Within the Falls of Clyde site there is an abundance of architecture, including Bonnington Pavilion, an 18th-century house of mirrors, an iron footbridge, and the 15th-century Corra Castle, all of which are in ruins.

===Hamilton High Parks===
Hamilton High Parks forms part of the Chatelherault estate, which is managed by South Lanarkshire Council. Part of the site is classified as a SSSI, although the NNR extends further to include most of the land along the Avon Water and Meikle Glen within the estate. The main tree species at Hamilton High Parks are ash and elm, with areas of oak, birch and alder also present. The parkland oaks known as the Cadzow oaks are home to a number of rare types of beetle, including the hairy fungus beetle, which is not thought to be found anywhere else in Scotland.

===Mauldslie Woods===
Mauldslie Woods lies west of Carluke, and is the only part of the NNR to have no other official designation. It is north of the Clyde, and has shallower slopes than the other sites in the Reserve. As a result, by the 1800s the woodland here had been cleared and replanted, including one section which was planted as orchard for apples, pears and plums. Since 2007 Mauldslie Woods has formed part of the NNR, and is now being actively managed to restore the native woodland. The aim is to use the site to demonstrate methods of woodland management that promote biodiversity alongside sustainable timber extraction.

===Nethan Gorge===

The Nethan Gorge portion of the NNR consists of two sites on the River Nethan that are managed by the Scottish Wildlife Trust. A path links the two reserves, following a route past Craignethan Castle.

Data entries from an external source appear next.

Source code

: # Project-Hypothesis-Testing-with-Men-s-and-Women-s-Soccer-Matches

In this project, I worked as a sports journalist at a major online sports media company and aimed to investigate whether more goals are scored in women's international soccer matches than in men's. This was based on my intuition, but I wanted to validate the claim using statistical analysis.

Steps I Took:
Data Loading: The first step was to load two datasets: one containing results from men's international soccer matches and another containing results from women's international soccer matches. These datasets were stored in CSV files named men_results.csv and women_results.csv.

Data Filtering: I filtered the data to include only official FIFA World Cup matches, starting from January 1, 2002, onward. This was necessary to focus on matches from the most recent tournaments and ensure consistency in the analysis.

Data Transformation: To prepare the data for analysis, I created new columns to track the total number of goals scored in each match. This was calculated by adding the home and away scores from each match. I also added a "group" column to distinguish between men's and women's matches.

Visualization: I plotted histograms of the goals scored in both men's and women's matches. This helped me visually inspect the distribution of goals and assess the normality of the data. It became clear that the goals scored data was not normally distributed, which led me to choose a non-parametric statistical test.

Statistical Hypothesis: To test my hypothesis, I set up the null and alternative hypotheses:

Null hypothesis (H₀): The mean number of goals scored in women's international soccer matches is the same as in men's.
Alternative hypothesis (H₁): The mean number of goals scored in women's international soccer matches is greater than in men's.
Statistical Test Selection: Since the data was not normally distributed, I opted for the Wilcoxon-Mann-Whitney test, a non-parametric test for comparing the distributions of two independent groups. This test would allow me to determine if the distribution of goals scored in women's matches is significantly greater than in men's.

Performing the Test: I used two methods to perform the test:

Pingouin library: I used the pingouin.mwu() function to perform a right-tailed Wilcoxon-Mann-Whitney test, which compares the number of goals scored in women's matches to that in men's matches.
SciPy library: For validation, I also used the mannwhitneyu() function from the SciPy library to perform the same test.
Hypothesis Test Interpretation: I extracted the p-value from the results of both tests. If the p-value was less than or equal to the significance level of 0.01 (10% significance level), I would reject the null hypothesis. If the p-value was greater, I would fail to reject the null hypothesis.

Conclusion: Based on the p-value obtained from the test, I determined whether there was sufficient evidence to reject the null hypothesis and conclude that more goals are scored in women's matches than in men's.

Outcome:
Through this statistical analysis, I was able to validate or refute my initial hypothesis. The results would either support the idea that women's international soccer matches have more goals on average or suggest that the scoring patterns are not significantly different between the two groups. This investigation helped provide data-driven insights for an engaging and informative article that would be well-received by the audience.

Upper Nethan Gorge, located near the village of Blackwood, contains an area of ancient woodland, in which ash and elm woodland grows on steep slopes above the River Nethan. The lower, wetter parts of the woodland host alderwoods, which are not common in South Lanarkshire. Plants such as broadleaved helleborine, wood melick and meadow saxifrage, all of which are locally uncommon, can be seen. Bird species present include great spotted woodpeckers and buzzards.

Lower Nethan Gorge, located near the village of Crossford, is a semi-natural woodland consisting chiefly of elm, ash and oak trees. The site is particularly noted for a number of uncommon beetles including the nationally scarce species Cerylon fagi, Tetratoma ancora and Ptinomorphus imperialis. Other notable animals found here include European green woodpeckers, Eurasian otters and badgers.